§ ACTION ITEM:
Render every line of the records as a numbered list, skipping blank lines and leaving out the pictures.

§ GIVEN RECORDS:
######

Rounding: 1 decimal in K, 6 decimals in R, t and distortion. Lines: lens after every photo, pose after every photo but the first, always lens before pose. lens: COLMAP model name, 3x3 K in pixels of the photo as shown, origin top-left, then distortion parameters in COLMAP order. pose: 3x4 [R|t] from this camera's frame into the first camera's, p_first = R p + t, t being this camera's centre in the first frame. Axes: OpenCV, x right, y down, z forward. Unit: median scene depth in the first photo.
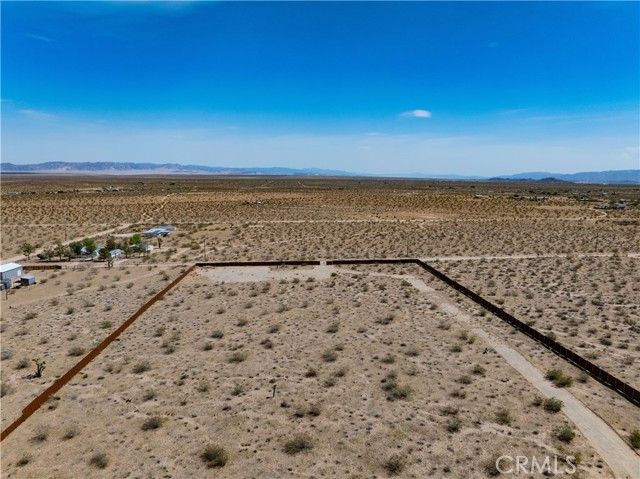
lens RADIAL K [[454.1, 0, 318.4], [0, 454.1, 240.8], [0, 0, 1]] dist [-0.039219, 0.006190]
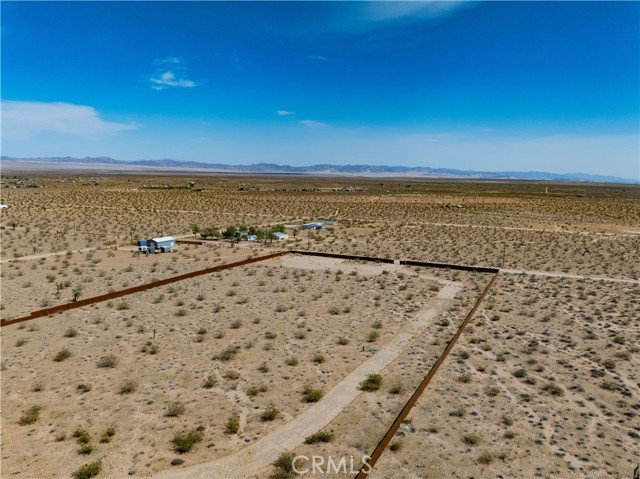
lens RADIAL K [[454.1, 0, 317.4], [0, 454.1, 238.8], [0, 0, 1]] dist [-0.039219, 0.006190]
pose [[0.855019, 0.080603, -0.512294, 0.743609], [-0.086640, 0.996166, 0.012131, 0.000855], [0.511308, 0.034013, 0.858724, 0.086597]]
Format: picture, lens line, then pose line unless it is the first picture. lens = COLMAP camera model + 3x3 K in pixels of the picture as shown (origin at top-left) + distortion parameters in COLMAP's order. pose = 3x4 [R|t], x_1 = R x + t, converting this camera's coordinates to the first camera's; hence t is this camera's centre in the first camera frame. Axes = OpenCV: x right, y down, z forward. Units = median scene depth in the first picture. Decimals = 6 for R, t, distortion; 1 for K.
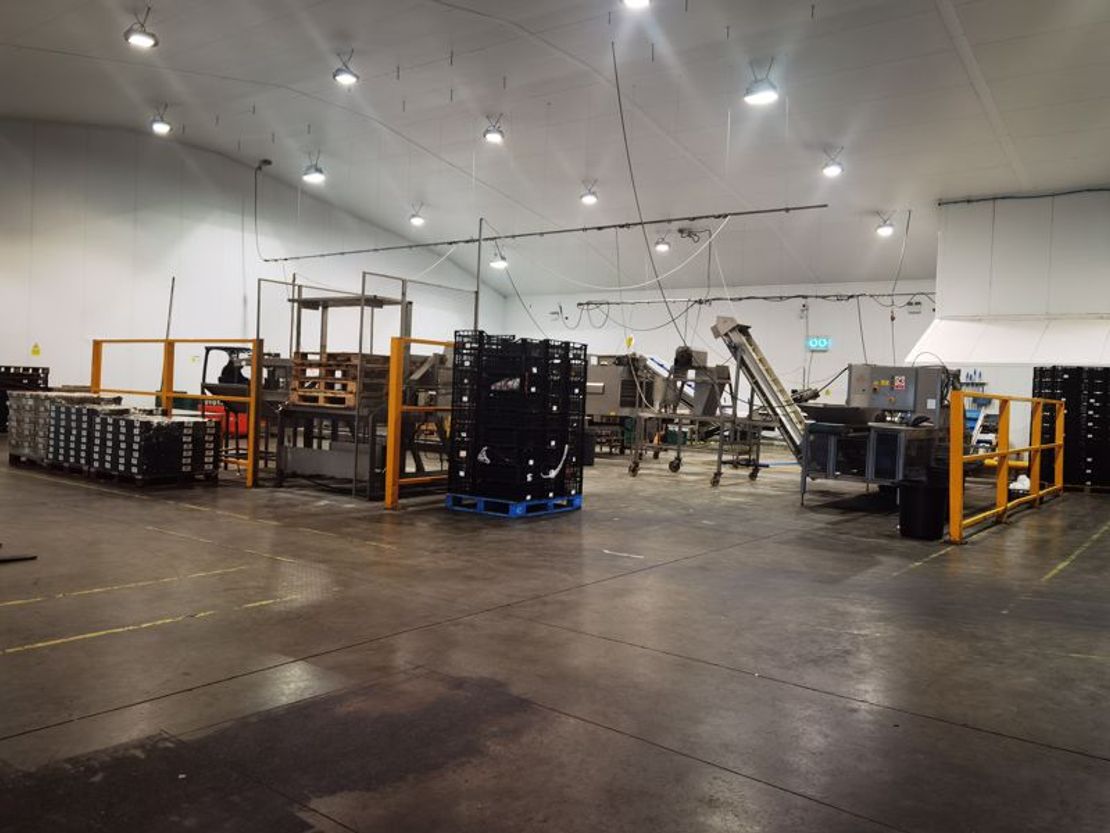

######

§ SOLUTION TO THIS TASK:
1. Rounding: 1 decimal in K, 6 decimals in R, t and distortion. Lines: lens after every photo, pose after every photo but the first, always lens before pose. lens: COLMAP model name, 3x3 K in pixels of the photo as shown, origin top-left, then distortion parameters in COLMAP order. pose: 3x4 [R|t] from this camera's frame into the first camera's, p_first = R p + t, t being this camera's centre in the first frame. Axes: OpenCV, x right, y down, z forward. Unit: median scene depth in the first photo.
2. lens RADIAL K [[454.1, 0, 318.4], [0, 454.1, 240.8], [0, 0, 1]] dist [-0.039219, 0.006190]
3. lens RADIAL K [[454.1, 0, 317.4], [0, 454.1, 238.8], [0, 0, 1]] dist [-0.039219, 0.006190]
4. pose [[0.855019, 0.080603, -0.512294, 0.743609], [-0.086640, 0.996166, 0.012131, 0.000855], [0.511308, 0.034013, 0.858724, 0.086597]]
5. Format: picture, lens line, then pose line unless it is the first picture. lens = COLMAP camera model + 3x3 K in pixels of the picture as shown (origin at top-left) + distortion parameters in COLMAP's order. pose = 3x4 [R|t], x_1 = R x + t, converting this camera's coordinates to the first camera's; hence t is this camera's centre in the first camera frame. Axes = OpenCV: x right, y down, z forward. Units = median scene depth in the first picture. Decimals = 6 for R, t, distortion; 1 for K.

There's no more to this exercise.